Tough conditions test racers and equipment at Malaysian stage race

Racers at the Langkawi International Mountain Bike Challenge (LIMBC) have been battling some epic conditions this week in Malaysia during a six-day mountain bike stage race. Specialized Racing's Lea Davison and Todd Wells have been impressed by the conditions.

Women's race leader Davison attacked early in stage 2 and found herself alone, racing in the jungle, for the duration. There were some interesting moments.

"I was all alone in the jungle and just tried to focus on keeping moving forward. Then there was the loudest clap of thunder I've ever heard, and I seriously thought it was a bomb," said Davison.

"This made me up the pace determined to find some company in the jungle. After half an hour, I realized it was thunder. I saw a snake. There was a leech on my neck. The entire trail was muddy, technical singletrack. It was a very challenging day for everyone."

On stage 1, Davison watched on of her rivals for the overall victory take a swim in a giant mud puddle. "Eva (Lechner) was leading and went swimming accidentally into a puddle up to her handlebars. (She) literally endoed and disappeared. Crazy!"

Wells, who won La Ruta de los Conquistadores in 2011, thinks Langkawi conditions are even more challenging than the notorious mud of the Costa Rican stage race.

"I have been going through the equipment here - flatting two tires, destroying one wheel, going through brake pads and chains as well," said Wells after stage 1. "This race is very hard on the bike, and I think one day here is harder on the bike then the entire race in La Ruta. This is some serious mud here!"

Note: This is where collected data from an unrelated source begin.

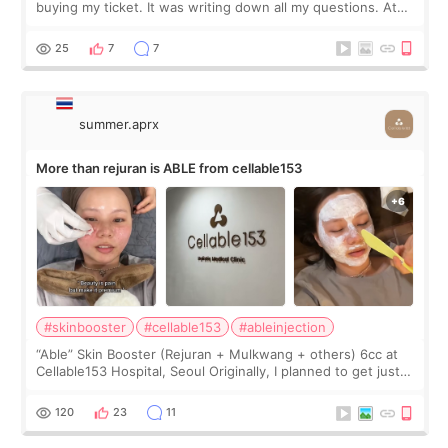
buying my ticket. It was writing down all my questions. At
first, I felt shy asking so many small things. Maybe I worried
too much… wkwkwk
25
7
7
summer.aprx
More than rejuran is ABLE from cellable153
#skinbooster
#cellable153
#ableinjection
“Able” Skin Booster (Rejuran + Mulkwang + others) 6cc at
Cellable153 Hospital, Seoul Originally, I planned to get just
Rejuran, but I ended up choosing the clinic’s special formula,
the “Able” Skin
120
23
11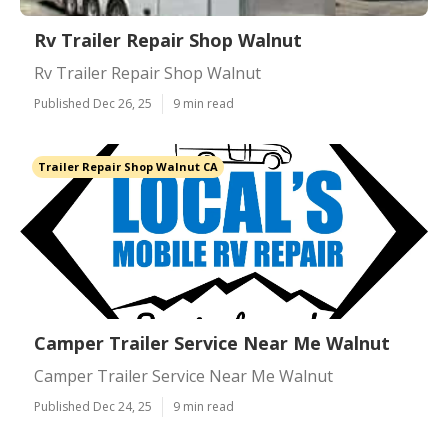
Rv Trailer Repair Shop Walnut
Rv Trailer Repair Shop Walnut
Published Dec 26, 25
9 min read
Trailer Repair Shop Walnut CA
Camper Trailer Service Near Me Walnut
Camper Trailer Service Near Me Walnut
Published Dec 24, 25
9 min read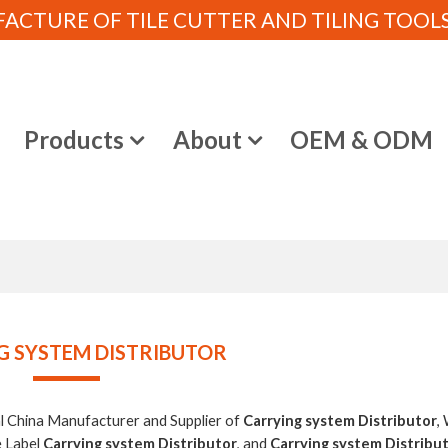
CTURE OF TILE CUTTER AND TILING TOOLS (
e
Products
About
OEM & ODM
G SYSTEM DISTRIBUTOR
al China Manufacturer and Supplier of
Carrying system Distributor
,
e Label
Carrying system Distributor
, and
Carrying system Distribu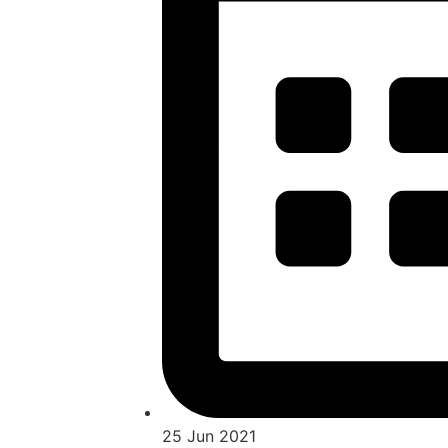
25 Jun 2021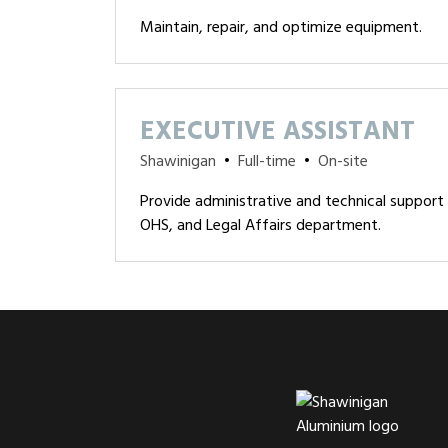
Maintain, repair, and optimize equipment.
EXECUTIVE ASSISTANT
Shawinigan
•
Full-time
•
On-site
Provide administrative and technical support 
OHS, and Legal Affairs department.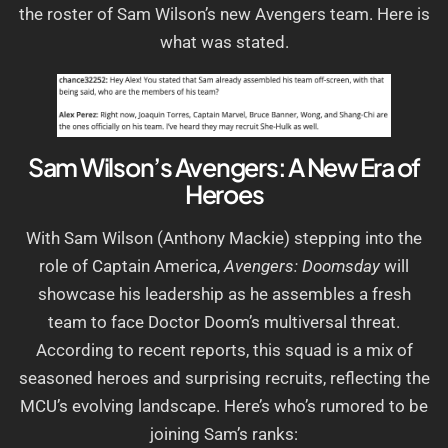
the roster of Sam Wilson’s new Avengers team. Here is
what was stated.
Sam Wilson’s Avengers: A New Era of
Heroes
With Sam Wilson (Anthony Mackie) stepping into the
role of Captain America,
Avengers: Doomsday
will
showcase his leadership as he assembles a fresh
team to face Doctor Doom’s multiversal threat.
According to recent reports, this squad is a mix of
seasoned heroes and surprising recruits, reflecting the
MCU’s evolving landscape. Here’s who’s rumored to be
joining Sam’s ranks: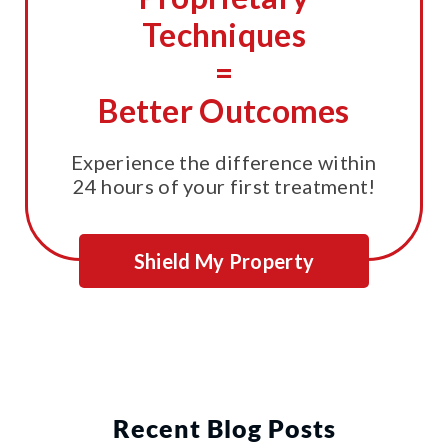
Techniques
=
Better Outcomes
Experience the difference within
24 hours of your first treatment!
Shield My Property
Recent Blog Posts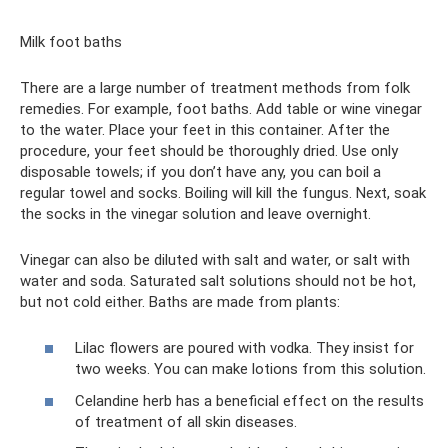
Milk foot baths
There are a large number of treatment methods from folk
remedies. For example, foot baths. Add table or wine vinegar
to the water. Place your feet in this container. After the
procedure, your feet should be thoroughly dried. Use only
disposable towels; if you don’t have any, you can boil a
regular towel and socks. Boiling will kill the fungus. Next, soak
the socks in the vinegar solution and leave overnight.
Vinegar can also be diluted with salt and water, or salt with
water and soda. Saturated salt solutions should not be hot,
but not cold either. Baths are made from plants:
Lilac flowers are poured with vodka. They insist for
two weeks. You can make lotions from this solution.
Celandine herb has a beneficial effect on the results
of treatment of all skin diseases.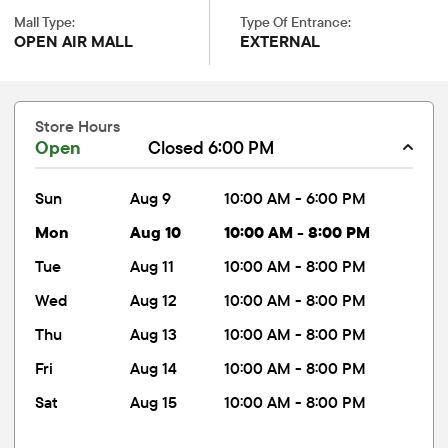
Mall Type:
Type Of Entrance:
OPEN AIR MALL
EXTERNAL
Store Hours
Open
Closed 6:00 PM
sun
Aug 9
10:00 AM - 6:00 PM
mon
Aug 10
10:00 AM - 8:00 PM
tue
Aug 11
10:00 AM - 8:00 PM
wed
Aug 12
10:00 AM - 8:00 PM
thu
Aug 13
10:00 AM - 8:00 PM
fri
Aug 14
10:00 AM - 8:00 PM
sat
Aug 15
10:00 AM - 8:00 PM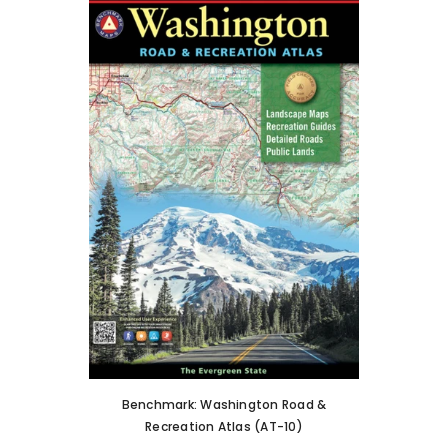
Benchmark: Washington Road &
Recreation Atlas (AT-10)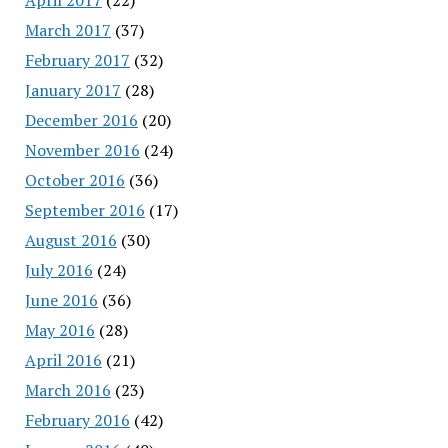
March 2017
(37)
February 2017
(32)
January 2017
(28)
December 2016
(20)
November 2016
(24)
October 2016
(36)
September 2016
(17)
August 2016
(30)
July 2016
(24)
June 2016
(36)
May 2016
(28)
April 2016
(21)
March 2016
(23)
February 2016
(42)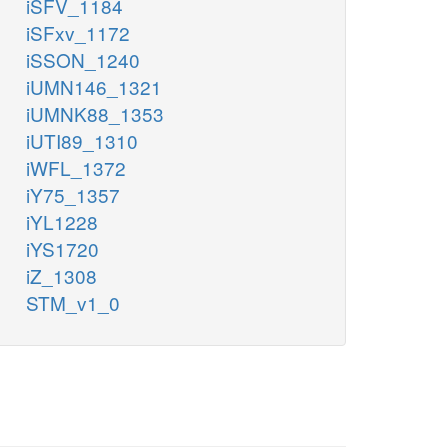
iSFV_1184
iSFxv_1172
iSSON_1240
iUMN146_1321
iUMNK88_1353
iUTI89_1310
iWFL_1372
iY75_1357
iYL1228
iYS1720
iZ_1308
STM_v1_0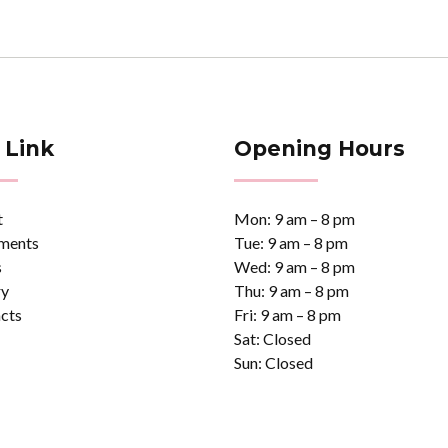
 Link
Opening Hours
t
Mon: 9 am – 8 pm
ments
Tue: 9 am – 8 pm
s
Wed: 9 am – 8 pm
ry
Thu: 9 am – 8 pm
cts
Fri: 9 am – 8 pm
Sat: Closed
Sun: Closed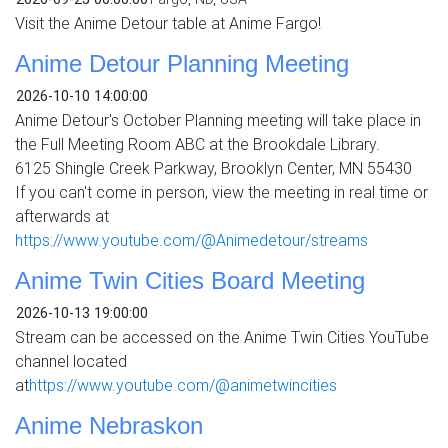
Visit the Anime Detour table at Anime Fargo!
Anime Detour Planning Meeting
2026-10-10 14:00:00
Anime Detour's October Planning meeting will take place in
the Full Meeting Room ABC at the Brookdale Library.
6125 Shingle Creek Parkway, Brooklyn Center, MN 55430
If you can't come in person, view the meeting in real time or
afterwards at
https://www.youtube.com/@Animedetour/streams
Anime Twin Cities Board Meeting
2026-10-13 19:00:00
Stream can be accessed on the Anime Twin Cities YouTube
channel located
at
https://www.youtube.com/@animetwincities
Anime Nebraskon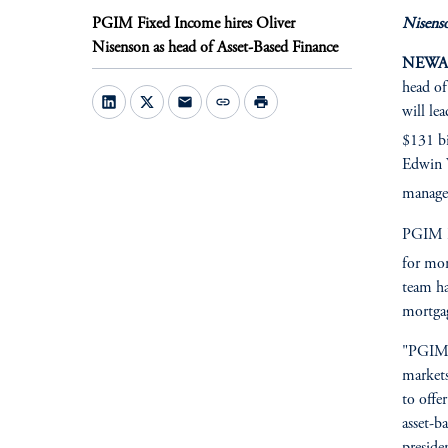
PGIM Fixed Income hires Oliver
Nisenso
Nisenson as head of Asset-Based Finance
NEWARK
head of
mail
link
print
will le
$131 bi
Edwin W
managem
PGIM Fi
for mor
team ha
mortgag
"PGIM h
markets
to offe
asset-b
preside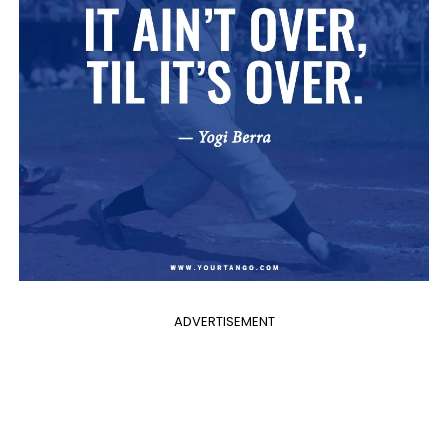
ADVERTISEMENT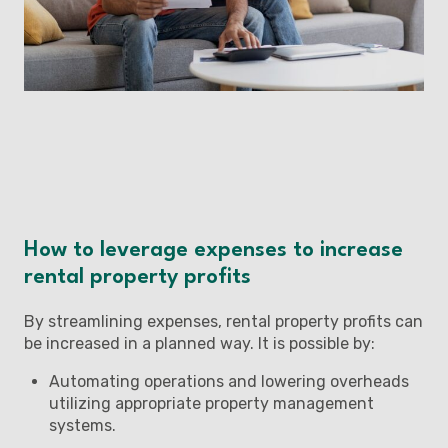
How to leverage expenses to increase
rental property profits
By streamlining expenses, rental property profits can
be increased in a planned way. It is possible by:
Automating operations and lowering overheads
utilizing appropriate property management
systems.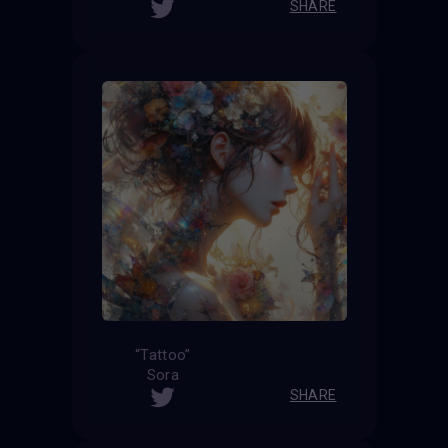
SHARE
“Tattoo”
Sora
SHARE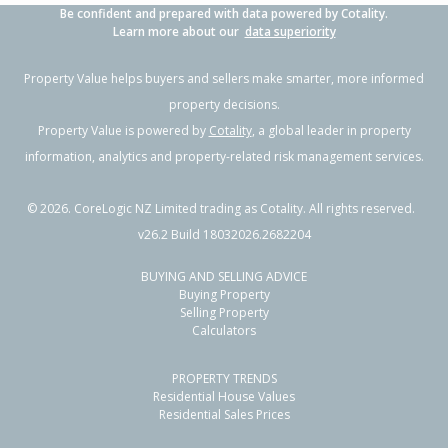
Be confident and prepared with data powered by Cotality.
Learn more about our
data superiority
Property Value helps buyers and sellers make smarter, more informed
property decisions.
Property Value is powered by
Cotality
, a global leader in property
information, analytics and property-related risk management services.
©
2026
. CoreLogic NZ Limited trading as Cotality. All rights reserved.
v26.2 Build 18032026.2682204
BUYING AND SELLING ADVICE
Buying Property
Selling Property
Calculators
PROPERTY TRENDS
Residential House Values
Residential Sales Prices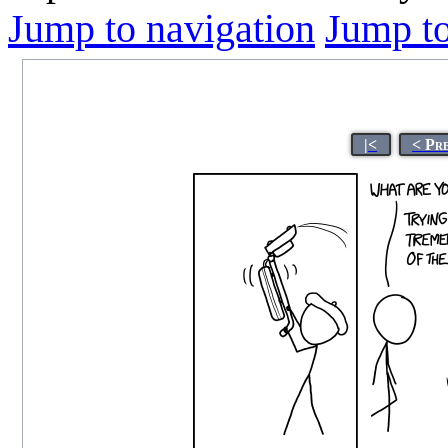
Jump to navigation
Jump to
|<
< Pr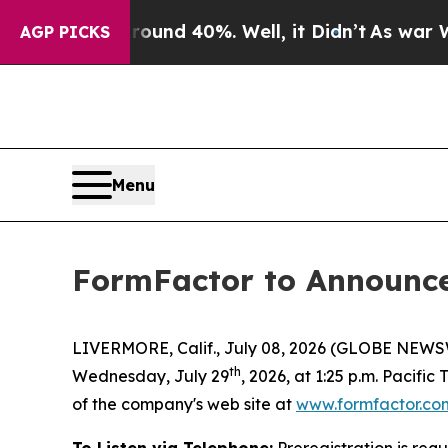
Floor Around 40%. Well, it Didn’t
As war With I
AGP PICKS
Menu
FormFactor to Announce 
LIVERMORE, Calif., July 08, 2026 (GLOBE NEWSWIR
th
Wednesday, July 29
, 2026, at 1:25 p.m. Pacific
of the company's web site at
www.formfactor.co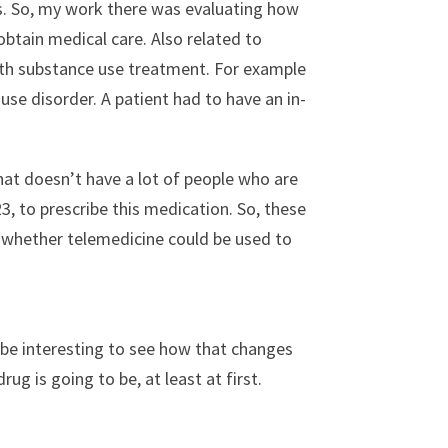
ts. So, my work there was evaluating how
obtain medical care. Also related to
with substance use treatment. For example
use disorder. A patient had to have an in-
that doesn’t have a lot of people who are
23, to prescribe this medication. So, these
ee whether telemedicine could be used to
 be interesting to see how that changes
g is going to be, at least at first.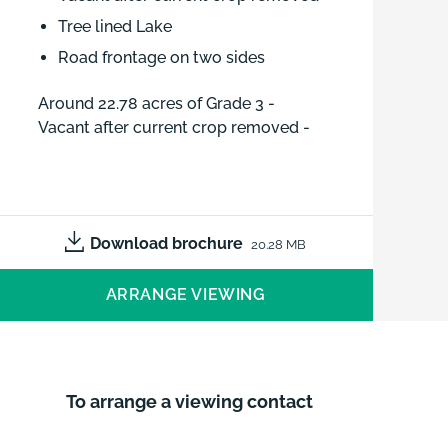
Tree lined Lake
Road frontage on two sides
Around 22.78 acres of Grade 3 -
Vacant after current crop removed -
Tree lined Lake - Road frontage on
two sides
Download brochure
20.28 MB
ARRANGE VIEWING
To arrange a viewing contact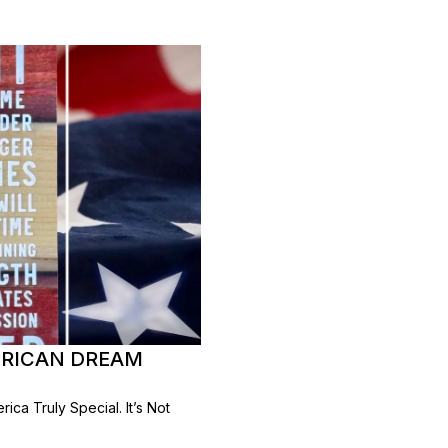
MERICAN DREAM
ca Truly Special. It’s Not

After stage 2, he said, "The mud here is something else. All this mud has been taking a toll on the equipment and requires almost a complete overhaul every night. The hoses and wash buckets here are working overtime. Today, I had brand new metal brake pads for the start, and they were completely gone after just two hours and something of racing. The mixture of sand and mud wreak havoc on the equipment."